Mate, I know how you feel, I'm on my 5 (os is it 6th now???) console, when it happened most recently my warrany had finally run out, so what I did was buy an elite, then sold my RRoD's console on ebay, went for about £30, sold the harddrive which went for about £20, sold the controller for about £12 and the component cable went for a £5er or so. All in all about £60-65 after fee's etc

Then my elite came with 3 big games I think Fifa 10 and two others which all sold for £30 each!! and that was that, I upgraded to an elite and it cost me maybe £20 in total.

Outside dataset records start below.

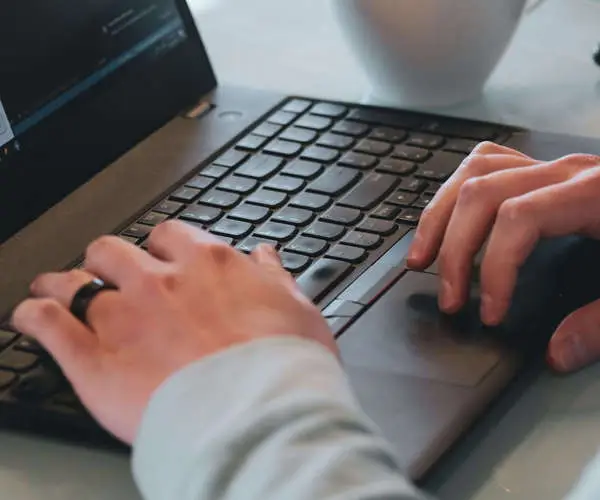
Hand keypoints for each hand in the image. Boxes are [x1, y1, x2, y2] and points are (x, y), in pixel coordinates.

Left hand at [12, 222, 335, 443]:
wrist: (259, 416)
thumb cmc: (283, 367)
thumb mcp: (296, 310)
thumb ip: (274, 277)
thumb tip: (266, 256)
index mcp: (208, 265)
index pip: (169, 236)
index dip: (159, 247)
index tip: (160, 259)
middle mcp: (160, 282)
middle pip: (113, 252)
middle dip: (108, 261)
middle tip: (109, 275)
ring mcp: (123, 318)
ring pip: (74, 283)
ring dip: (62, 283)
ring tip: (55, 287)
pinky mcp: (94, 361)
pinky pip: (48, 326)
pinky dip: (34, 317)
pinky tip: (30, 316)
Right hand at [406, 141, 599, 372]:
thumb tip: (556, 353)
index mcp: (593, 194)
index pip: (516, 220)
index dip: (493, 268)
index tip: (490, 313)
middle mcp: (564, 172)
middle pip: (481, 193)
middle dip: (454, 249)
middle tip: (448, 298)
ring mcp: (552, 167)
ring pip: (474, 172)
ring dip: (440, 215)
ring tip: (422, 257)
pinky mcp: (546, 171)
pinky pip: (487, 165)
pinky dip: (457, 191)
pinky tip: (449, 220)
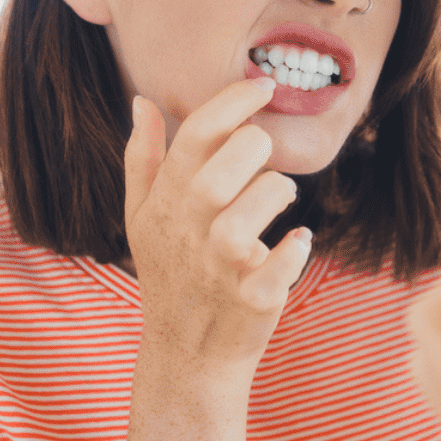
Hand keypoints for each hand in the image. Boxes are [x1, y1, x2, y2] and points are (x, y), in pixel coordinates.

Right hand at [124, 78, 311, 378]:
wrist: (186, 353)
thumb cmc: (171, 269)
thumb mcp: (143, 214)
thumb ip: (143, 157)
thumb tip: (141, 102)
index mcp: (165, 203)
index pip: (194, 137)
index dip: (232, 103)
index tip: (265, 86)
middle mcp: (188, 233)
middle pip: (215, 176)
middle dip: (253, 146)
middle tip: (266, 149)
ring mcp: (217, 270)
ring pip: (241, 224)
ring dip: (274, 195)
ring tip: (282, 196)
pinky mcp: (250, 302)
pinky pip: (272, 275)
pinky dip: (291, 254)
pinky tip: (298, 240)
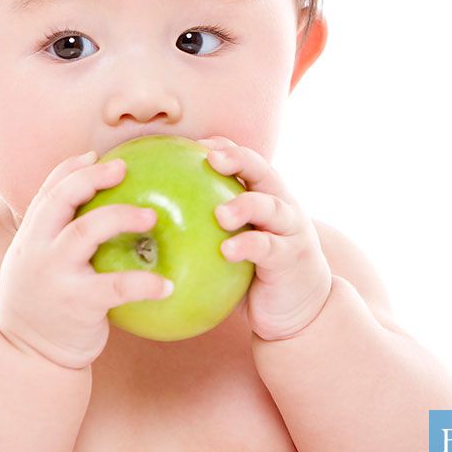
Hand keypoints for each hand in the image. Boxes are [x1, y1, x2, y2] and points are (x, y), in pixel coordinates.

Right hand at [0, 150, 173, 368]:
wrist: (28, 358)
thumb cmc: (44, 310)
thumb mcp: (37, 270)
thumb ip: (56, 244)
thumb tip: (96, 220)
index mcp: (29, 239)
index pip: (46, 192)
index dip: (70, 169)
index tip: (96, 155)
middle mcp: (36, 250)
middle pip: (61, 199)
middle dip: (92, 178)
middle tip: (124, 168)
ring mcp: (54, 275)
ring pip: (86, 230)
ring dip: (122, 216)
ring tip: (151, 217)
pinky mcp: (77, 303)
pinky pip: (116, 286)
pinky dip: (144, 284)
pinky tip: (168, 286)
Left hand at [196, 136, 333, 340]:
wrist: (299, 307)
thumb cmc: (255, 274)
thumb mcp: (233, 245)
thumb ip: (206, 230)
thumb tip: (151, 224)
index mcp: (265, 197)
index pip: (246, 162)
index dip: (225, 147)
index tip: (195, 144)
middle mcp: (281, 205)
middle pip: (263, 172)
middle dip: (239, 159)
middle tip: (211, 158)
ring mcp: (291, 230)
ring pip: (271, 207)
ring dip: (245, 205)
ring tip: (221, 214)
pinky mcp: (293, 257)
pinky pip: (269, 248)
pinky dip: (248, 246)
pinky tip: (227, 250)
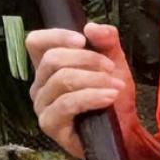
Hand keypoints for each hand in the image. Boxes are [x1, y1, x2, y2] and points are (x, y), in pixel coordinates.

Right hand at [25, 22, 136, 157]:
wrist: (124, 132)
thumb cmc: (112, 98)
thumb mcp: (114, 63)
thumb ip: (106, 42)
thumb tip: (91, 26)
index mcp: (48, 68)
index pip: (36, 43)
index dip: (56, 36)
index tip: (82, 40)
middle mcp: (39, 86)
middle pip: (52, 59)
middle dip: (87, 59)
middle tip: (111, 69)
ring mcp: (42, 106)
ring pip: (62, 80)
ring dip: (94, 80)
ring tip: (116, 87)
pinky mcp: (50, 124)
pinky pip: (67, 103)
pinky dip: (92, 97)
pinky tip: (109, 97)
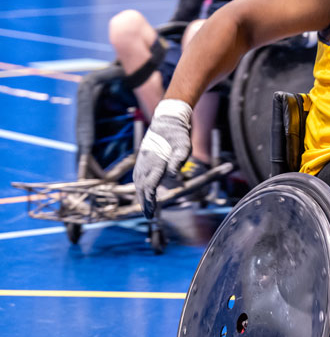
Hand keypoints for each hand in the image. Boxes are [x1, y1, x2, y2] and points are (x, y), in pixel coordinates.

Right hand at [134, 99, 192, 217]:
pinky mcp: (142, 159)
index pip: (150, 185)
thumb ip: (178, 162)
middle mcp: (146, 162)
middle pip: (142, 187)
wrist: (167, 120)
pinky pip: (138, 176)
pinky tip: (142, 194)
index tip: (153, 210)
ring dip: (141, 196)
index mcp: (156, 161)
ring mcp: (142, 160)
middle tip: (149, 216)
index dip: (150, 199)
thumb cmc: (178, 135)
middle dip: (145, 202)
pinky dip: (139, 187)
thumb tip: (173, 177)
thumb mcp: (184, 147)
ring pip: (138, 182)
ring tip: (145, 208)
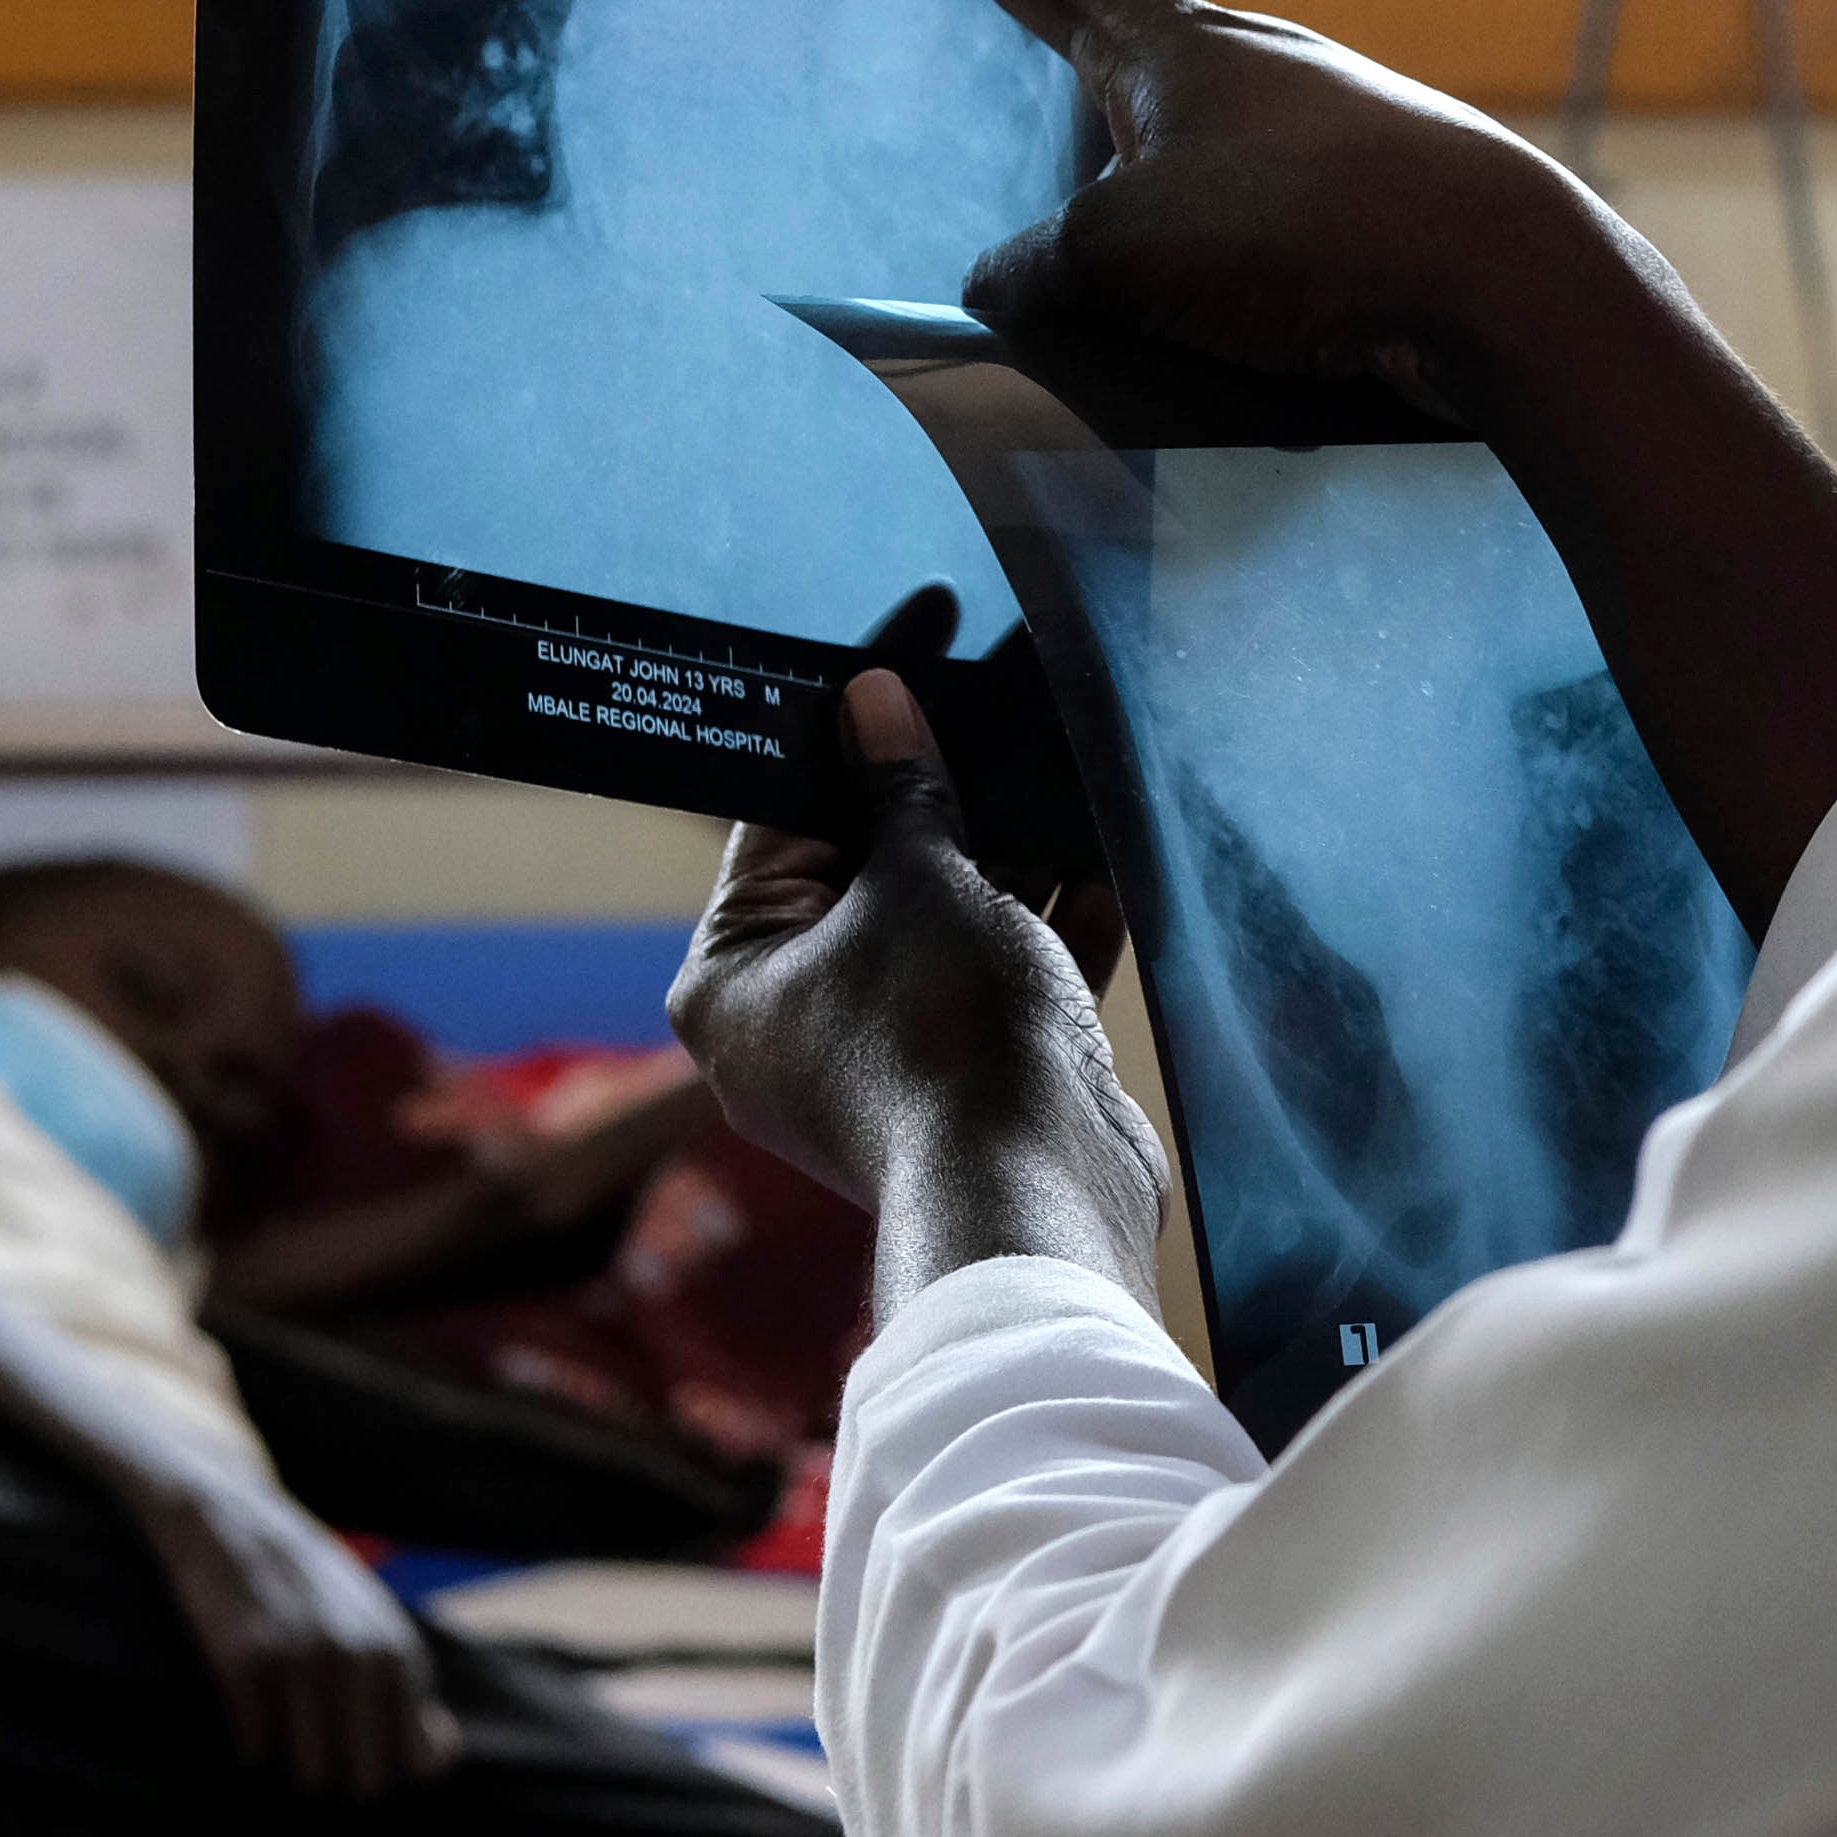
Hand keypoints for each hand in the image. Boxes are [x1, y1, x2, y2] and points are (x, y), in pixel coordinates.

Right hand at [126, 1451, 457, 1800]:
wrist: (236, 1525)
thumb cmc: (314, 1592)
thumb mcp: (377, 1627)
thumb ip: (409, 1692)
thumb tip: (437, 1765)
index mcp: (398, 1651)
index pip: (415, 1759)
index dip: (392, 1776)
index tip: (365, 1762)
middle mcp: (357, 1656)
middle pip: (365, 1779)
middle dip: (344, 1781)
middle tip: (322, 1754)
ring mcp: (300, 1660)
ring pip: (310, 1774)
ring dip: (296, 1767)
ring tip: (286, 1733)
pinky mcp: (243, 1663)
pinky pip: (254, 1748)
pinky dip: (252, 1746)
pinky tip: (251, 1716)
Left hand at [674, 672, 1168, 1287]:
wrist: (1035, 1197)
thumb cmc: (941, 1038)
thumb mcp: (920, 881)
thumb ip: (902, 788)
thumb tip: (876, 699)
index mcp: (733, 972)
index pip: (783, 810)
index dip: (851, 717)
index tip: (910, 639)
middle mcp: (795, 1017)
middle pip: (870, 860)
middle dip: (945, 777)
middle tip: (998, 681)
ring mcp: (886, 1051)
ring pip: (949, 914)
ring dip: (1012, 840)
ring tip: (1063, 746)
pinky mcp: (972, 1074)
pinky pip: (1004, 971)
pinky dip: (1050, 914)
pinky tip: (1103, 844)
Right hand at [856, 0, 1639, 425]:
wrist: (1503, 283)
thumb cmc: (1305, 230)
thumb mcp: (1119, 253)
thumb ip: (1036, 268)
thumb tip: (1006, 286)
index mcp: (1171, 43)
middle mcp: (1246, 69)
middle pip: (1112, 47)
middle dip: (1048, 39)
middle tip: (995, 10)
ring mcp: (1315, 136)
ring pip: (1181, 159)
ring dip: (1128, 205)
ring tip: (1089, 281)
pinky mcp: (1365, 212)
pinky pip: (1248, 236)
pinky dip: (1203, 276)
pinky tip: (1200, 339)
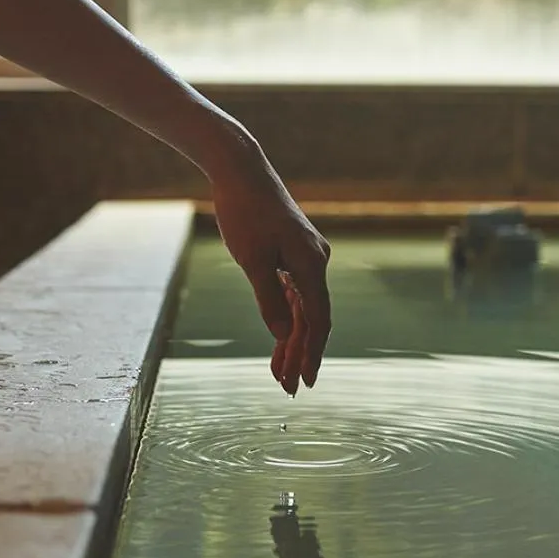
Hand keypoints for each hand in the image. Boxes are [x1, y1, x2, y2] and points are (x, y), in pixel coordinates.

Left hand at [209, 138, 330, 394]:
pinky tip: (279, 337)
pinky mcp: (293, 251)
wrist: (241, 170)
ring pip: (303, 308)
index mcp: (311, 265)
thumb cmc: (244, 212)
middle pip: (311, 319)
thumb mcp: (252, 260)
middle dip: (299, 353)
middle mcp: (316, 262)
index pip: (316, 321)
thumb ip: (269, 300)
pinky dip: (286, 316)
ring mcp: (306, 256)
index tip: (303, 381)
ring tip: (279, 371)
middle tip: (287, 387)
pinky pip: (295, 292)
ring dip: (291, 339)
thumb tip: (282, 336)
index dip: (310, 353)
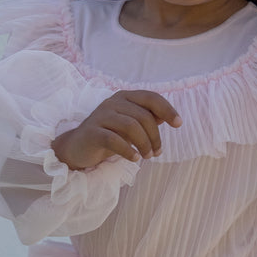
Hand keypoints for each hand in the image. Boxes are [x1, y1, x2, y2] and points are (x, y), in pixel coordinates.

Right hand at [52, 90, 180, 169]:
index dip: (167, 109)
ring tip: (147, 156)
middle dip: (155, 136)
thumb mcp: (130, 125)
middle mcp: (112, 102)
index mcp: (125, 97)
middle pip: (143, 116)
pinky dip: (128, 150)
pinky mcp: (92, 132)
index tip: (178, 124)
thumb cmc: (109, 135)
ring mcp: (101, 116)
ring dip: (144, 144)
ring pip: (131, 126)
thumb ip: (147, 118)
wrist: (78, 147)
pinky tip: (134, 159)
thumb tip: (169, 117)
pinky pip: (114, 140)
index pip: (151, 97)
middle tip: (156, 153)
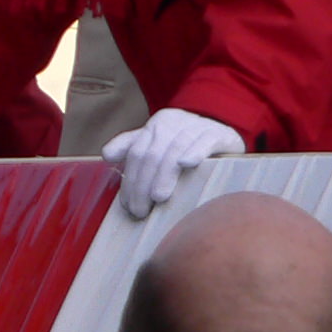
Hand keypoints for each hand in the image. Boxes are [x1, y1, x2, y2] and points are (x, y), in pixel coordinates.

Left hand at [100, 107, 244, 218]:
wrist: (224, 131)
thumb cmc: (187, 143)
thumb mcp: (159, 141)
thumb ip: (132, 146)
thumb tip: (107, 156)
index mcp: (159, 123)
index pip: (138, 152)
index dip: (131, 179)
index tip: (128, 205)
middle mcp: (175, 121)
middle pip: (153, 153)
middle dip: (143, 184)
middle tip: (140, 210)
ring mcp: (197, 126)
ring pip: (175, 149)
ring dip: (164, 174)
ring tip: (158, 198)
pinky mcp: (218, 133)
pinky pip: (204, 141)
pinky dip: (194, 151)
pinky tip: (186, 164)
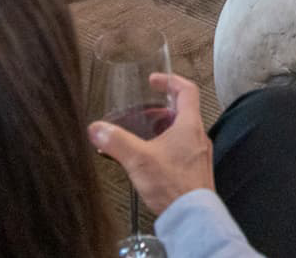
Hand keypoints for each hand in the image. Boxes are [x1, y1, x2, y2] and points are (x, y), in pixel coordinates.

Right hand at [90, 73, 214, 216]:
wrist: (191, 215)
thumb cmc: (171, 184)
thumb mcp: (139, 159)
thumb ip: (116, 142)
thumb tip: (97, 128)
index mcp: (190, 125)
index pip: (187, 90)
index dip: (170, 80)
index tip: (154, 80)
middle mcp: (198, 136)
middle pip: (184, 111)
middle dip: (162, 109)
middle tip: (143, 113)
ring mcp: (199, 154)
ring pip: (183, 132)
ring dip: (164, 129)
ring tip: (142, 136)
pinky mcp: (195, 170)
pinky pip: (183, 150)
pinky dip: (167, 146)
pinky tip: (151, 160)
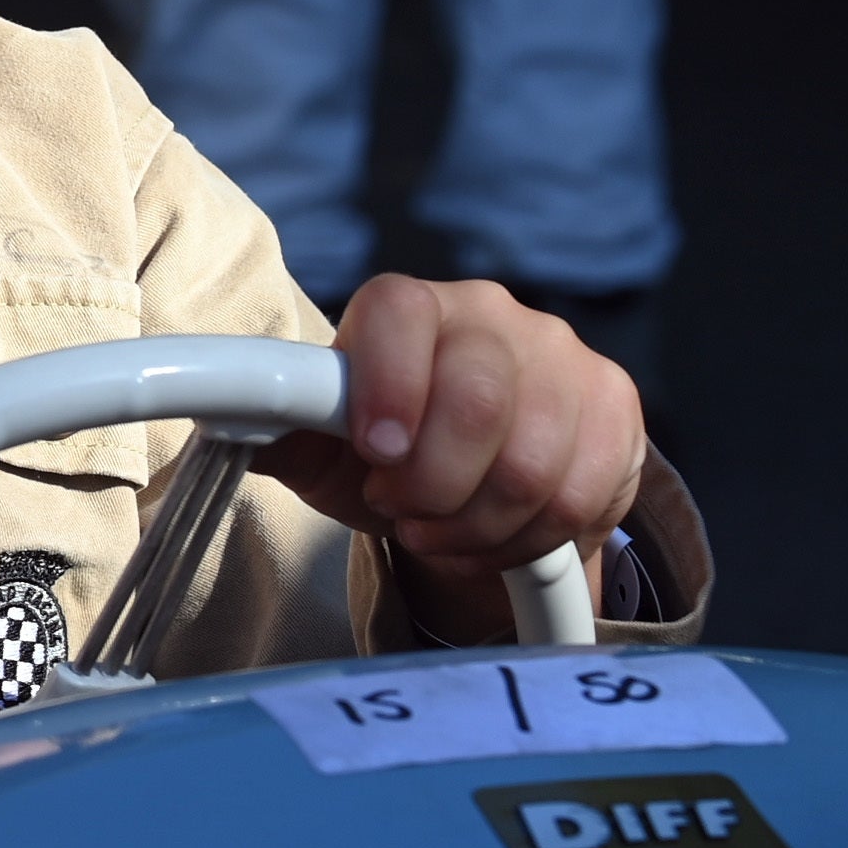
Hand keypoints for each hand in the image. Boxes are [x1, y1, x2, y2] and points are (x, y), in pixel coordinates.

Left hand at [256, 276, 644, 645]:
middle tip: (403, 511)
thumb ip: (279, 428)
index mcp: (407, 308)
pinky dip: (527, 539)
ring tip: (442, 529)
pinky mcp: (616, 405)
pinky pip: (580, 494)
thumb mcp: (322, 445)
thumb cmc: (386, 452)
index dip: (389, 383)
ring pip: (532, 463)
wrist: (478, 472)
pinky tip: (495, 535)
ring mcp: (562, 356)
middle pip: (477, 399)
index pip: (399, 310)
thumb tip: (230, 419)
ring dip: (475, 524)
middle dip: (432, 485)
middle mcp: (490, 314)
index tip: (374, 454)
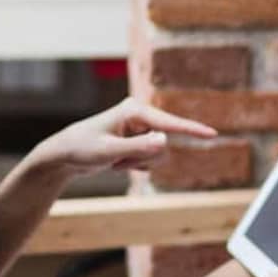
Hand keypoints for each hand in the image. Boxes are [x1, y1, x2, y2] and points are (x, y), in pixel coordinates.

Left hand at [30, 97, 217, 176]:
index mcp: (135, 111)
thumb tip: (165, 141)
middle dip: (143, 158)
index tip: (213, 134)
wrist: (64, 156)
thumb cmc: (82, 149)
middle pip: (163, 145)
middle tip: (118, 160)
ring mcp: (140, 130)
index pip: (169, 123)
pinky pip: (150, 159)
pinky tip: (116, 162)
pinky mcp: (138, 141)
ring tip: (116, 161)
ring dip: (139, 163)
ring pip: (159, 155)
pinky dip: (135, 165)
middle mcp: (140, 117)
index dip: (192, 130)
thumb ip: (138, 148)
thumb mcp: (109, 152)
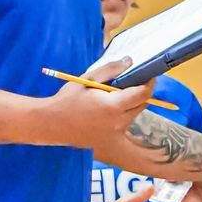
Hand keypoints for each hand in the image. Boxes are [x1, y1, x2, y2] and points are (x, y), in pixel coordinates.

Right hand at [36, 76, 157, 161]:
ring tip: (115, 96)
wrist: (52, 124)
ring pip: (133, 115)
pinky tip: (107, 110)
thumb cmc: (68, 99)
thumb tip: (129, 61)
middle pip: (141, 105)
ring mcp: (115, 133)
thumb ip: (110, 70)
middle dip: (140, 93)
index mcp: (114, 105)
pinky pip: (124, 125)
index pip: (143, 94)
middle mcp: (119, 121)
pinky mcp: (110, 139)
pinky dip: (122, 115)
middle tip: (131, 83)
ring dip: (131, 105)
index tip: (150, 75)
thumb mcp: (87, 78)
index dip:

Plus it was no effort at all and I now have a working console for the next 3 years guaranteed.



Hope this helps


----------



## buckas (Jun 13, 2008)

Fordy_ST500 said:


> sorry i never got back to you, but that is the exact kit i ordered myself, just follow the instructions and you cant go wrong...if at first it doesnt work..leave the fan off and let the xbox overheat again then restart it!
> 
> when i did it, one problem i had which was stupid of me, i tested the rrod with just the power cable and kept getting 3 red rings, but then i plugged in the other cable and laughed at myself!
> 
> ...





Eddy said:


> Mate, I know how you feel, I'm on my 5 (os is it 6th now???) console, when it happened most recently my warrany had finally run out, so what I did was buy an elite, then sold my RRoD's console on ebay, went for about £30, sold the harddrive which went for about £20, sold the controller for about £12 and the component cable went for a £5er or so. All in all about £60-65 after fee's etc
> 
> Then my elite came with 3 big games I think Fifa 10 and two others which all sold for £30 each!! and that was that, I upgraded to an elite and it cost me maybe £20 in total.
> 
> ...


Cheers guys, might end up doing that Eddy - worth a bash for £4 though :thumb:

drew


----------



## Jai (Mar 16, 2010)

Fixed mine myself, but ended up doing it once a week! Bought an elite instead, fixed the old one again, whacked an intercooler on it and gave it my little bro.


----------